MANILA, Philippines – Credit Suisse has lowered its gross domestic product (GDP) growth forecast for the Philippines to six percent instead of 6.4 percent this year amid the projected weak private consumption and slower exports.

Michael Wan, economist at Credit Suisse, said in the bank’s latest fixed income research titled “Philippines – consumer pains: Turning negative on GDP” that private consumption will moderate further due to an unusually weak labor market.

“We now expect the Philippines’ GDP to surprise on the downside in 2017, which contrasts with our previous positive view on growth,” he said.

Weak private consumption pulled down the GDP growth to 6.4 percent in the first quarter of the year from 6.6 percent in the fourth quarter of last year.

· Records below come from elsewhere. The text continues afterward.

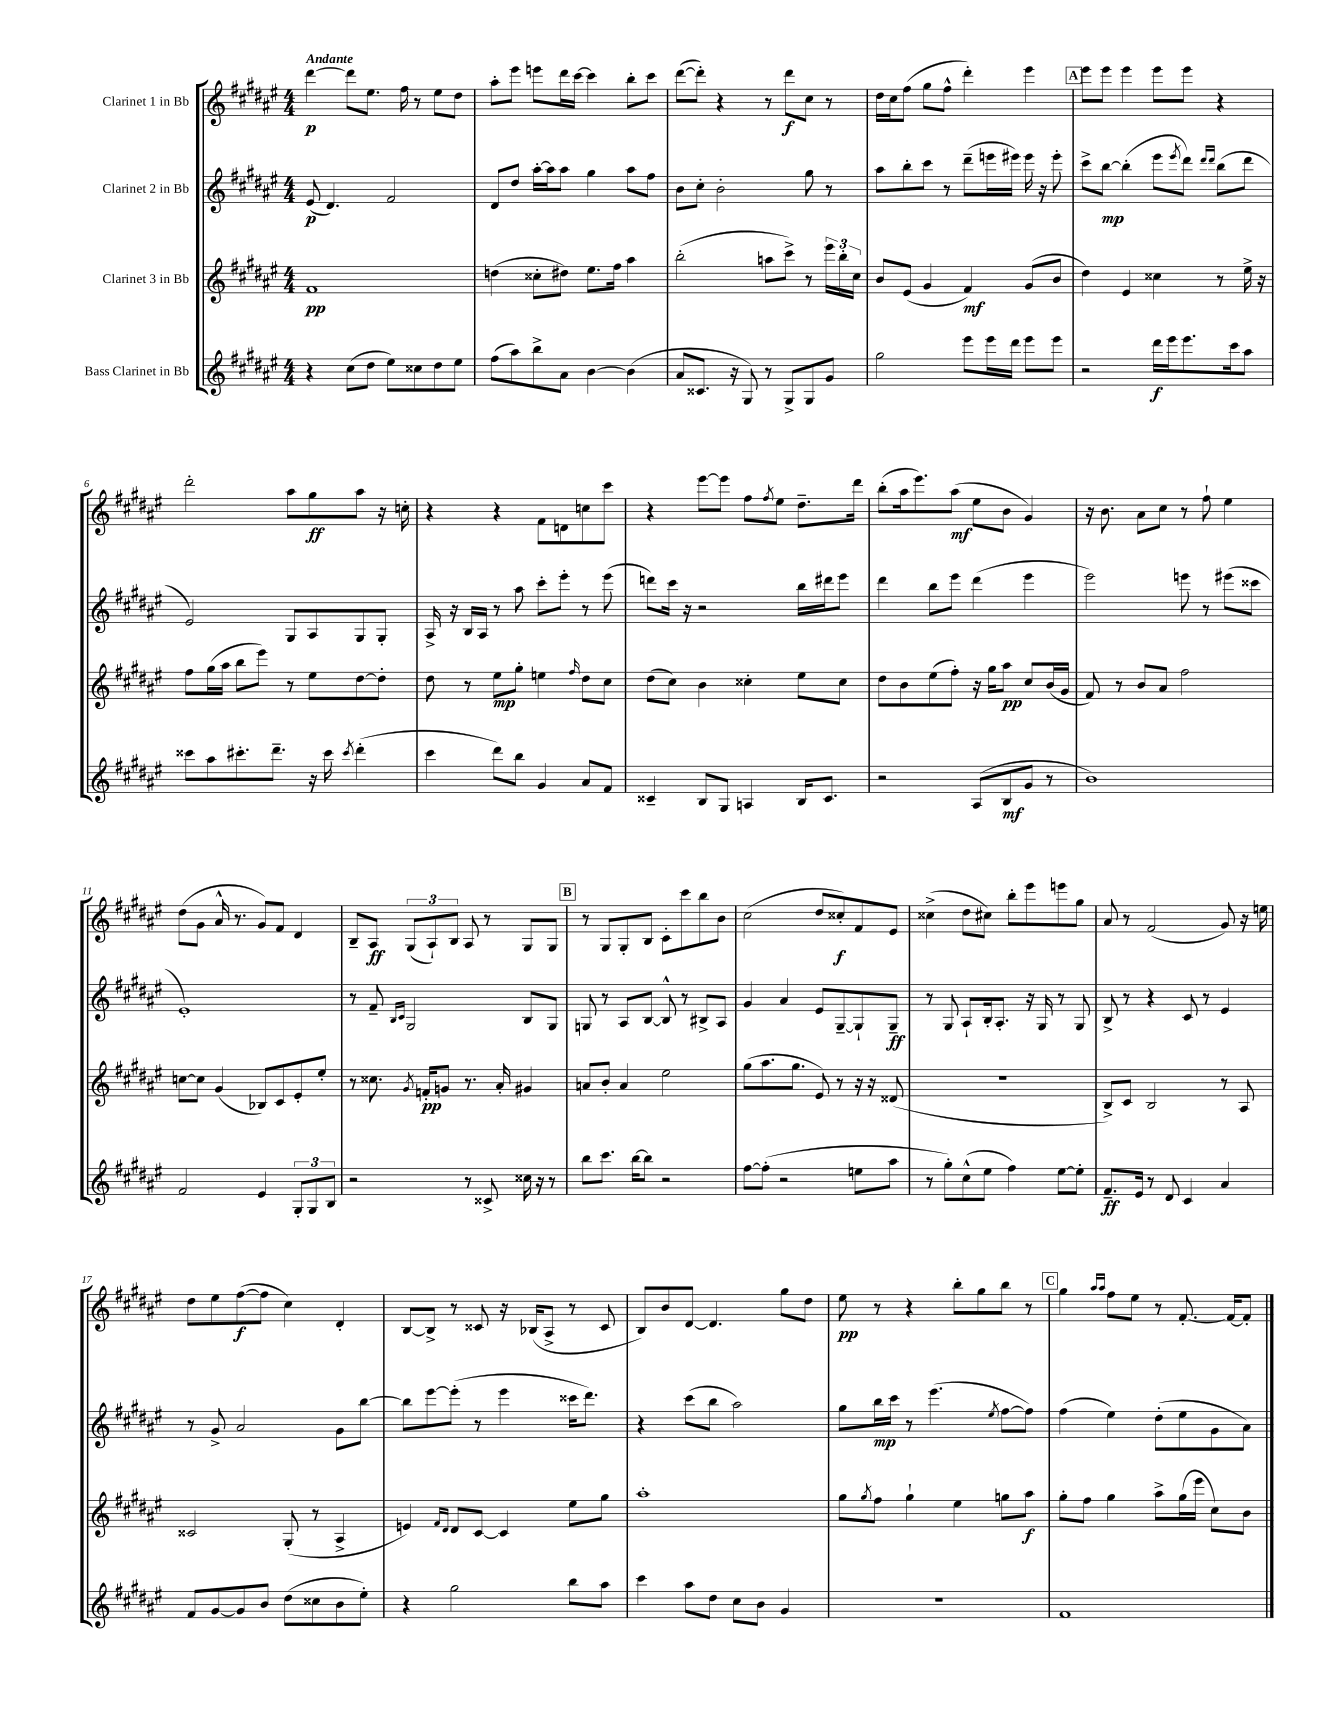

**kern	**dynam	**kern	**dynam	**kern	**dynam	**kern	**dynam
*part4	*part4	*part3	*part3	*part2	*part2	*part1	*part1
*staff4	*staff4	*staff3	*staff3	*staff2	*staff2	*staff1	*staff1
*I"Bass Clarinet in Bb	*	*I"Clarinet 3 in Bb	*	*I"Clarinet 2 in Bb	*	*I"Clarinet 1 in Bb	*
*clefG2	*	*clefG2	*	*clefG2	*	*clefG2	*
*k[f#c#g#d#a#e#]	*	*k[f#c#g#d#a#e#]	*	*k[f#c#g#d#a#e#]	*	*k[f#c#g#d#a#e#]	*
*M4/4	*	*M4/4	*	*M4/4	*	*M4/4	*
=1	=1	=1	=1	=1	=1	=1	=1
!	!	!	!	!	!	!LO:TX:a:B:t=Andante	!
4r	.	1f#	pp	(8e#/	p	[4ddd#\	p
.	.	.	.	4.d#/)	.	.	.
(8cc#\L	.	.	.	.	.	8ddd#\L]	.
8dd#\J	.	.	.	.	.	8.ee#\J	.
8ee#\L)	.	.	.	2f#/	.	.	.
.	.	.	.	.	.	16ff#\	.
8cc##X\	.	.	.	.	.	8r	.
8dd#\	.	.	.	.	.	8ee#\L	.
8ee#\J	.	.	.	.	.	8dd#\J	.
=2	=2	=2	=2	=2	=2	=2	=2
(8ff#\L	.	(4ddn\	.	8d#/L	.	8aa#'\L	.
8aa#\)	.	.	.	8dd#/J	.	8eee#\J	.
8bb^\	.	8cc##X'\L	.	[16aa#'\LL	.	8eeen\L	.
.	.	.	.	16aa#\J]	.	.	.
8a#\J	.	8dd#X\J)	.	8aa#\J	.	16ddd#\L	.
.	.	.	.	.	.	[16ccc#\JJ	.
[4b\	.	8.ee#\L	.	4gg#\	.	4ccc#\]	.
.	.	16ff#\Jk	.	.	.	.	.
(4b\]	.	4aa#\	.	8aa#\L	.	8bb'\L	.
.	.	.	.	8ff#\J	.	8ccc#\J	.
=3	=3	=3	=3	=3	=3	=3	=3
8a#/L	.	(2bb'\	.	8b\L	.	([8ddd#\L	.
8.c##X/J	.	.	.	8cc#'\J	.	8ddd#'\J])	.
.	.	.	.	2b'\	.	4r	.
16r	.	.	.	.	.	.	.
8G#/)	.	.	.	.	.	.	.
8r	.	8aan\L	.	.	.	8r	.
8G#^/L	.	8ccc#^\J)	.	.	.	8ddd#\L	f
8G#/	.	8r	.	8gg#\	.	8cc#\J	.
8g#/J	.	24eee#\LL	.	8r	.	8r	.
.	.	24bb'\	.	.	.	.	.
.	.	24cc#\JJ	.	.	.	.	.
=4	=4	=4	=4	=4	=4	=4	=4
2gg#\	.	8b/L	.	8aa#\L	.	16dd#\LL	.
.	.	.	.	.	.	16cc#\J	.
.	.	(8e#/J	.	8bb'\	.	(8ff#\J	.
.	.	4g#/	.	8ccc#\J	.	8gg#\L	.
.	.	.	.	8r	.	8ff#^^\J	.
8eee#\L	.	4f#/)	mf	(8ddd#~\L	.	4ddd#'\)	.
16eee#\L	.	.	.	16eeen\L	.	.	.
16ddd#\JJ	.	.	.	16eee#X\JJ)	.	.	.
8eee#\L	.	(8g#/L	.	16eee#\	.	4eee#\	.
.	.	.	.	16r	.	.	.
8eee#\J	.	8b/J	.	8eee#'\	.	.	.
!!LO:REH:place=s1:t=A
=5	=5	=5	=5	=5	=5	=5	=5
2r	.	4dd#\)	.	8ccc#^\L	.	8eee#\L	.
.	.	.	.	[8bb\J	mp	8eee#\J	.
.	.	4e#/	.	(4bb'\]	.	4eee#\	.
16ddd#\LL	f	4cc##X\	.	8eee#\L	.	8eee#\L	.
16eee#\J	.	.	.	.	.	.	.
.	.	.	.	8qeee#/	.	.	.
8.eee#\	.	.	.	8ddd#\J)	.	8eee#\J	.
.	.	.	.	16qqddd#/LL	.	.	.
.	.	.	.	16qqddd#/JJ	.	.	.
.	.	8r	.	(8bb\L	.	4r	.
16ccc#\k	.	.	.	.	.	.	.
8aa#\J	.	16ee#^\	.	8ddd#\J	.	.	.
.	.	16r	.	.	.	.	.
!!LO:LB:g=z
=6	=6	=6	=6	=6	=6	=6	=6
8ccc##X\L	.	8ff#\L	.	2e#/)	.	2ddd#'\	.
8aa#\	.	(16gg#\L	.	.	.	.	.
.	.	16aa#\JJ	.	.	.	.	.
8.ccc#X'\	.	8bb\L	.	.	.	.	.
.	.	8eee#\J)	.	.	.	.	.
8.ddd#~\J	.	.	.	.	.	.	.
.	.	8r	.	8G#/L	.	8aa#\L	.
16r	.	8ee#\L	.	8A#/	.	8gg#\	ff
16ccc#\	.	.	.	.	.	.	.
8qccc#/	.	.	.	.	.	.	.
(4ddd#'\	.	[8dd#\	.	8G#/	.	8aa#\J	.
.	.	8dd#'\J]	.	8G#'/J	.	16r	.
.	.	.	.	.	.	16ccn'\	.
=7	=7	=7	=7	=7	=7	=7	=7
4ccc#\	.	8dd#\	.	16A#^/	.	4r	.
.	.	.	.	16r	.	.	.
.	.	8r	.	16B/LL	.	.	.
.	.	.	.	16A#/JJ	.	.	.
8ddd#\L)	.	8ee#\L	mp	8r	.	4r	.
8bb\J	.	8gg#'\J	.	8aa#\	.	.	.
4g#/	.	4een\	.	8ccc#'\L	.	8f#\L	.
.	.	.	.	8eee#'\J	.	8dn\	.
.	.	16qqff#/	.	.	.	.	.
8a#/L	.	8dd#\L	.	8r	.	8ccn\	.
8f#/J	.	8cc#\J	.	(8eee#\	.	8ccc#\J	.
=8	=8	=8	=8	=8	=8	=8	=8
4c##X~/	.	(8dd#\L	.	8dddn\L)	.	4r	.
.	.	8cc#\J)	.	16ccc#\Jk	.	.	.
.	.	.	.	16r	.	.	.
8B/L	.	4b\	.	2r	.	[8eee#\L	.
8G#/J	.	.	.	.	.	8eee#\J]	.
4An/	.	4cc##X'\	.	.	.	8ff#\L	.
.	.	.	.	.	.	8qff#/	.
.	.	.	.	.	.	8ee#\J	.
16B/KL	.	8ee#\L	.	16bb\LL	.	8.dd#~\L	.
8.c##/J	.	.	.	16ddd#X\J	.	.	.
.	.	8cc##\J	.	8eee#\J	.	.	.
.	.	.	.	.	.	16ddd#\Jk	.
=9	=9	=9	=9	=9	=9	=9	=9
2r	.	8dd#\L	.	4ddd#\	.	(8bb'\L	.
.	.	8b\	.	.	.	16aa#\k	.
.	.	.	.	.	.	8.eee#\)	.
.	.	(8ee#\	.	8bb\L	.	.	.
.	.	8ff#'\J)	.	8eee#\J	.	(8aa#\J	mf
(8A#/L	.	16r	.	(4ddd#\	.	8ee#\L	.
.	.	16gg#\KL	.	.	.	.	.
8B/	mf	8aa#\J	pp	.	.	8b\J	.
8g#/J	.	8cc#/L	.	4eee#\	.	4g#/)	.
8r	.	(16b/L	.	.	.	.	.
.	.	16g#/JJ	.	.	.	.	.
=10	=10	=10	=10	=10	=10	=10	=10
1b)	.	8f#/)	.	2eee#\)	.	16r	.
.	.	.	.	.	.	8.b\	.
.	.	8r	.	.	.	.	.
.	.	8b/L	.	.	.	8a#\L	.
.	.	8a#/J	.	.	.	8cc#\J	.
.	.	2ff#\	.	8eeen\	.	8r	.
.	.	.	.	8r	.	8ff#`\	.
.	.	.	.	(8eee#X\L	.	4ee#\	.
.	.	.	.	8ccc##X\J	.	.	.
!!LO:LB:g=z
=11	=11	=11	=11	=11	=11	=11	=11
2f#/	.	[8ccn\L	.	1e#')	.	(8dd#\L	.
.	.	8cc\J]	.	.	.	8g#\J	.
.	.	(4g#/	.	.	.	16a#^^/	.
.	.	.	.	.	.	8.r	.
4e#/	.	8B-X/L)	.	.	.	8g#/L)	.
.	.	8c#/	.	.	.	8f#/J	.
12G#'/L	.	8e#'/	.	.	.	4d#/	.
12G#/	.	.	.	.	.	.	.
.	.	8ee#'/J	.	.	.	.	.
12B/J	.	.	.	.	.	.	.
=12	=12	=12	=12	=12	=12	=12	=12
2r	.	8r	.	8r	.	8B~/L	.
.	.	8.cc##X\	.	8f#~/	.	8A#/J	ff
.	.	.	.	16qqB/LL	.	.	.
.	.	.	.	16qqc#/JJ	.	.	.
.	.	.	.	2G#/	.	(12G#/L	.
.	.	8qg#/	.	.	.	.	.
.	.	16fn'/KL	pp	.	.	.	.
.	.	.	.	.	.	12A#`/)	.
.	.	8gn/J	.	.	.	.	.
.	.	.	.	.	.	12B/J	.
8r	.	8.r	.	.	.	8A#/	.
8c##X^/	.	.	.	.	.	8r	.
.	.	16a#'/	.	.	.	.	.
16cc##X\	.	4g#X/	.	8B/L	.	8G#/L	.
16r	.	.	.	.	.	.	.
8r	.	.	.	8G#/J	.	8G#/J	.
!!LO:REH:place=s1:t=B
=13	=13	=13	=13	=13	=13	=13	=13
8bb\L	.	8an/L	.	8Gn/	.	8r	.
8.ccc#\J	.	8b'/J	.	8r	.	8G#/L	.
.	.	4a/	.	8A#/L	.	8G#'/	.
[16bb\KL	.	.	.	.	.	.	.
8bb\J]	.	.	.	[8B/J	.	8B/J	.
2r	.	2ee#\	.	8B^^/]	.	8c#'\L	.
.	.	.	.	8r	.	8ccc#\	.
.	.	.	.	8B#X^/L	.	8bb\	.
.	.	.	.	8A#/J	.	8b\J	.
=14	=14	=14	=14	=14	=14	=14	=14
[8ff#\L	.	(8gg#\L	.	4g#/	.	(2cc#\	.
(8ff#'\J]	.	8.aa#\	.	.	.	.	.
2r	.	.	.	4a#/	.	.	.
.	.	8.gg#\J	.	.	.	.	.
.	.	8e#/)	.	8e#/L	.	8dd#/L	.
.	.	8r	.	[8G#~/	.	8cc##X'/)	f
8een\L	.	16r	.	8G#`/]	.	8f#/	.
.	.	16r	.	.	.	.	.
8aa#\J	.	(8d##X/	.	8G#~/J	ff	8e#/J	.
=15	=15	=15	=15	=15	=15	=15	=15
8r	.	1r	.	8r	.	(4cc##X^\	.
8gg#'\L)	.	.	.	8G#/	.	.	.
(8cc#^^\	.	.	.	8A#`/L	.	8dd#\L	.
8ee#\J	.	.	.	16B'/k	.	8cc#X\J)	.
.	.	.	.	8.A#'/J	.	.	.
4ff#\)	.	.	.	.	.	8bb'\L	.
.	.	.	.	16r	.	8eee#\	.
.	.	.	.	16G#/	.	.	.
[8ee#\L	.	.	.	8r	.	8eeen\	.
8ee#'\J]	.	.	.	8G#/	.	8gg#\J	.
=16	=16	=16	=16	=16	=16	=16	=16
8.f#~/L	ff	8B^/L)	.	8B^/	.	8a#/	.
.	.	8c#/J	.	8r	.	8r	.
16e#/Jk	.	.	.	.	.	.	.
8r	.	2B/	.	4r	.	(2f#/	.
8d#/	.	.	.	.	.	.	.
4c#/	.	.	.	8c#/	.	.	.
.	.	.	.	8r	.	.	.
4a#/	.	8r	.	4e#/	.	8g#/)	.
.	.	8A#/	.	.	.	16r	.
.	.	.	.	.	.	16een\	.
!!LO:LB:g=z
=17	=17	=17	=17	=17	=17	=17	=17
8f#/L	.	2c##X/	.	8r	.	8dd#\L	.
[8g#/	.	.	.	8g#^/	.	8ee#\	.
8g#/]	.	.	.	2a#/	.	([8ff#\	f
8b/J	.	.	.	.	.	8ff#\J]	.
(8dd#\L	.	(8G#'/	.	.	.	4cc#\)	.
8cc##X\	.	8r	.	.	.	.	.
8b\	.	4A#^/	.	8g#\L	.	4d#'/	.
8ee#'\J)	.	.	.	[8bb\J	.	.	.
=18	=18	=18	=18	=18	=18	=18	=18
4r	.	4en/)	.	8bb\L]	.	[8B/L	.
.	.	.	.	[8eee#\	.	8B^/J]	.
.	.	16qqf#/LL	.	.	.	.	.
.	.	16qqd#/JJ	.	.	.	.	.
2gg#\	.	8d#/L	.	(8eee#'\J]	.	8r	.
.	.	[8c#/J	.	8r	.	8c##X/	.
.	.	4c#/]	.	4eee#\	.	16r	.
.	.	.	.	.	.	(16B-X/KL	.
.	.	.	.	.	.	8A#^/J	.
8bb\L	.	8ee#\L	.	16ccc##X\KL	.	8r	.
.	.	.	.	8.ddd#\J)	.	.	.
8aa#\J	.	8gg#\J	.	.	.	8c##/	.
=19	=19	=19	=19	=19	=19	=19	=19
4ccc#\	.	1aa#'	.	4r	.	8B/L)	.
.	.	.	.	.	.	8b/	.
8aa#\L	.	.	.	(8ccc#\L	.	[8d#/J	.
8dd#\J	.	.	.	8bb\J	.	4.d#/]	.
8cc#\L	.	.	.	2aa#\)	.	.	.
8b\J	.	.	.	.	.	.	.
4g#/	.	.	.	.	.	8gg#\L	.
.	.	.	.	.	.	8dd#\J	.
=20	=20	=20	=20	=20	=20	=20	=20
1r	.	8gg#\L	.	8gg#\L	.	8ee#\	pp
.	.	8qgg#/	.	.	.	.	.
.	.	8ff#\J	.	16bb\L	mp	8r	.
.	.	.	.	16ccc#\JJ	.	.	.
.	.	4gg#`\	.	8r	.	4r	.
.	.	.	.	(4.eee#\	.	.	.
.	.	4ee#\	.	.	.	8bb'\L	.
.	.	.	.	.	.	8gg#\	.
.	.	.	.	8qee#/	.	.	.
.	.	8ggn\L	.	[8ff#\L	.	8bb\J	.
.	.	8aa#\J	f	8ff#\J])	.	8r	.
!!LO:REH:place=s1:t=C
=21	=21	=21	=21	=21	=21	=21	=21
1f#	.	8gg#'\L	.	(4ff#\	.	4gg#\	.
.	.	8ff#\J	.	.	.	.	.
.	.	.	.	.	.	16qqaa#/LL	.
.	.	.	.	.	.	16qqaa#/JJ	.
.	.	4gg#\	.	4ee#\)	.	8ff#\L	.
.	.	.	.	.	.	8ee#\J	.
.	.	8aa#^\L	.	(8dd#'\L	.	8r	.
.	.	(16gg#\L	.	8ee#\	.	[8.f#'/	.
.	.	16eee#\JJ	.	.	.	.	.
.	.	8cc#\L)	.	8g#\	.	.	.
.	.	.	.	.	.	16f#/KL_	.
.	.	8b\J	.	8a#\J)	.	8f#'/J]	.
==	==	==	==	==	==	==	==
*-	*-	*-	*-	*-	*-	*-	*-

Despite the slowdown, the Cabinet-level Development Budget Coordination Committee decided to retain the GDP growth target at 6.5 percent to 7.5 percent this year.

Wan said employment growth has declined sharply over the past two quarters as a significant number of workers dropped out of the labor force amid the uncertainty in the lead-up to “endo,” weak government spending year-to-date and the K-to-12 education reform.

He said growth in private consumption is expected to moderate further to 5.7 percent instead of 6.5 percent for this year amid the negative impact of a weaker labor market.

Likewise, he added, exports are likely to moderate in the second half while fixed investment is unlikely to accelerate as the implementation of big-ticket public infrastructure projects would remain disappointing.

Wan said government spending slowed significantly to 1.9 percent in the first quarter of the year from 15 percent in the fourth quarter last year due to base effects from election related front-loading.

Credit Suisse sees investments growing 10.5 percent this year from a high base of 25 percent last year as it remained quite robust at 12 percent in the first quarter from 19 percent in the fourth quarter.

“We do not expect other items in GDP to offset weaker private consumption,” Wan said.

Due to the lower GDP growth projection, the economist said Credit Suisse now expects the Bangko Sentral ng Pilipinas (BSP) to keep interest rates steady for the rest of the year.

“With GDP likely slowing further from here and private consumption looking less robust, we now expect the central bank to keep rates on hold in 2017 from our previous forecast of one hike in the second half of 2017,” he added.

The BSP’s Monetary Board has managed to keep an accommodative policy stance on the back of robust domestic demand and the benign inflation environment. It last raised interest rates by 25 basis points in September 2014 despite external shocks such as the decision of United Kingdom to leave the European Union and the normalization of interest rates by the US.